You know how it is: Today's science news (especially today's diet or nutrition news) seems to contradict what you heard yesterday. Coffee causes cancer! Coffee prevents cancer! Eggs are bad for you! Eggs are good for you! And so on. 

We've been posting a list of questions readers should ask whenever they see a science story (check out our earlier blog posts to see more). Answering them will help separate solid and well-researched stories from hype and hot air. 

Underlying it all, though, is a more central point: Science doesn't exist to give you definitive answers. What most people don't realize — and what a lot of people making money off of science don't like to admit — is that scientific research is less The Word of Truth than it is an endless debate. Of course results contradict other results. Of course interpretations differ. Of course there is critique and sniping, revision and re-revision and re-re-revision. That's what science is all about. It's not final conclusions. It's a shape shifting, moving target, or a string of best guesses.

Uncertainty is an unavoidable part of current investigations

The paradox is that people look to the science news for just the sort of certainty they will never find. It is because, I think, they have the wrong idea of what science is and what it can do. 

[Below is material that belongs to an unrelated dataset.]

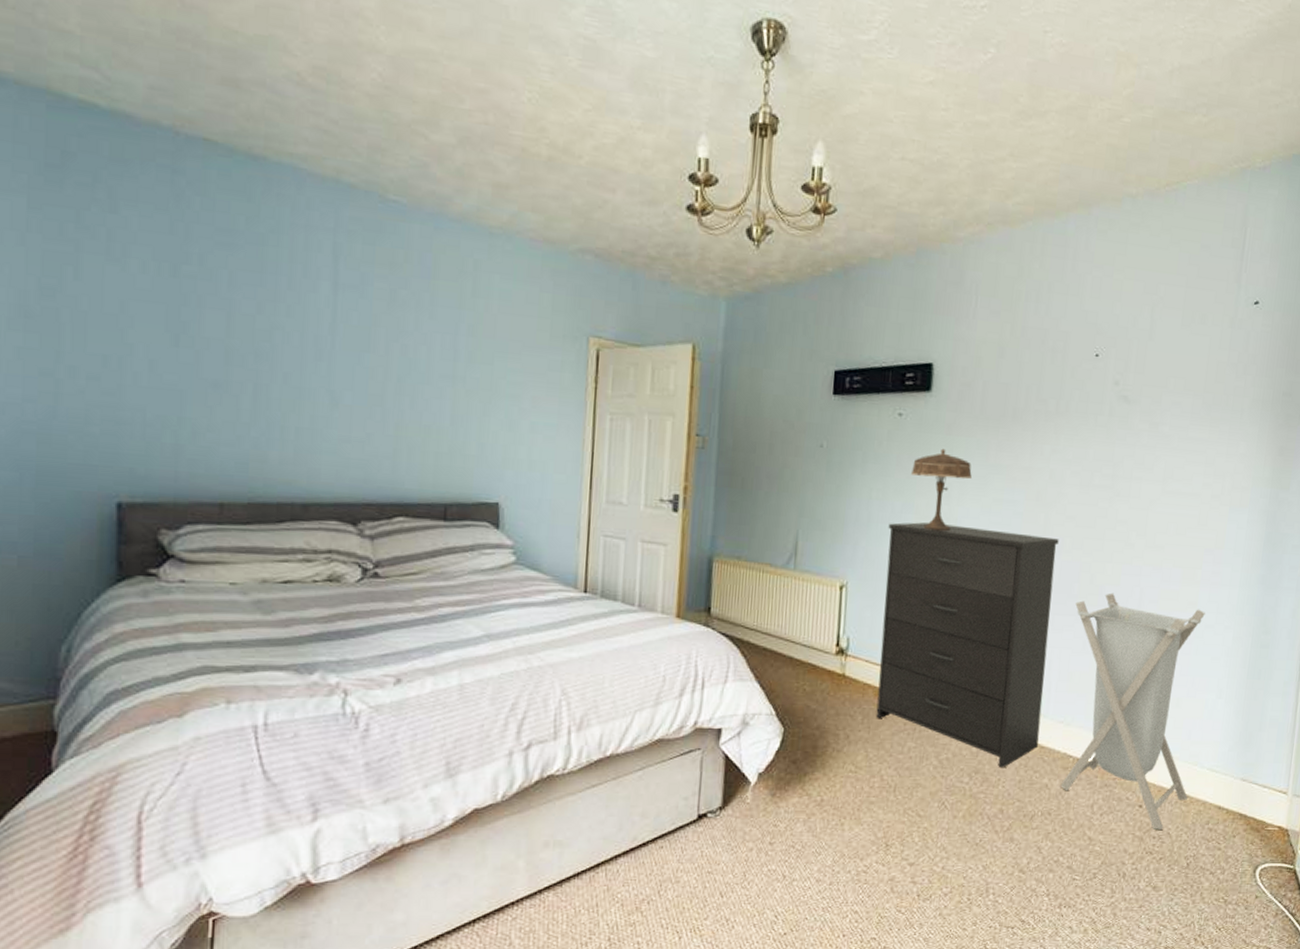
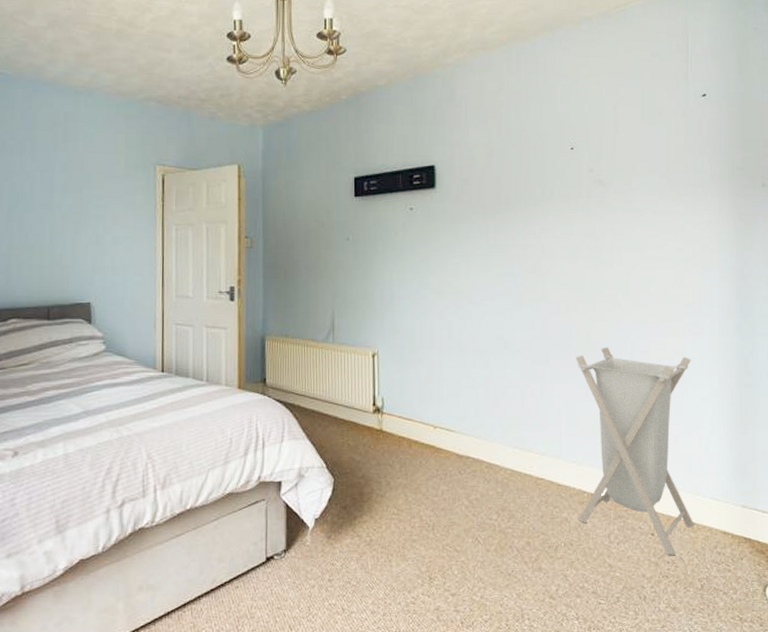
dresser: present [875,522,1059,769] -> none [409,297,556,506]
table lamp: present [910,448,972,531] -> none [424,234,476,302]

The key here is teaching that science is a process, not an end point. Each individual study is merely one punch in a long sparring match, not the final word on anything.  I found a good summary of the issue in a publication of the European Food Information Council (EUFIC), part of which I share here: 

The scientific process is a road of discovery. It is the process of gaining knowledge about the universe through the observation of measurable evidence. Contrary to what many people believe, this ‘road’ is not a straight, smooth motorway: researchers may take different directions of exploration, going down routes that twist, turn, and sometimes even backtrack or come to a dead end, before the facts are uncovered. Even then, the facts uncovered may be only part of a larger, partially understood phenomenon, which requires further research before we come to more complete answers.

As a result, the scientific process—how studies are designed, conducted, and reported—frequently generates a great deal of debate. Tracking the debate is often key to putting new research into context. With that in mind, new research studies published in scientific journals should be viewed as discussions among scientists. In these discussions, almost no one gets to have the final word, as it is rare that a study provides a final, complete answer. In fact, occasionally even old, accepted research results are revisited and discussed again. With the benefit of new information or technology, scientists sometimes see previous research results in a new light. The publication of research findings allows researchers to get opinions and critiques on their work by other experts, which not only confirms or contradicts their conclusions but also adds to the body of literature on a subject and so helps shape future research.

The bottom line is that dialogues characterized by cycles of revision, conjecture, assertion, and contradiction are frequently key to investigating a subject.  Although such cycles often frustrate non-scientists and contribute to increasing public skepticism about advice on food and health, it is important to understand that science is evolutionary, not revolutionary. Because scientific research explores the unknown, uncertainty is an unavoidable part of current investigations.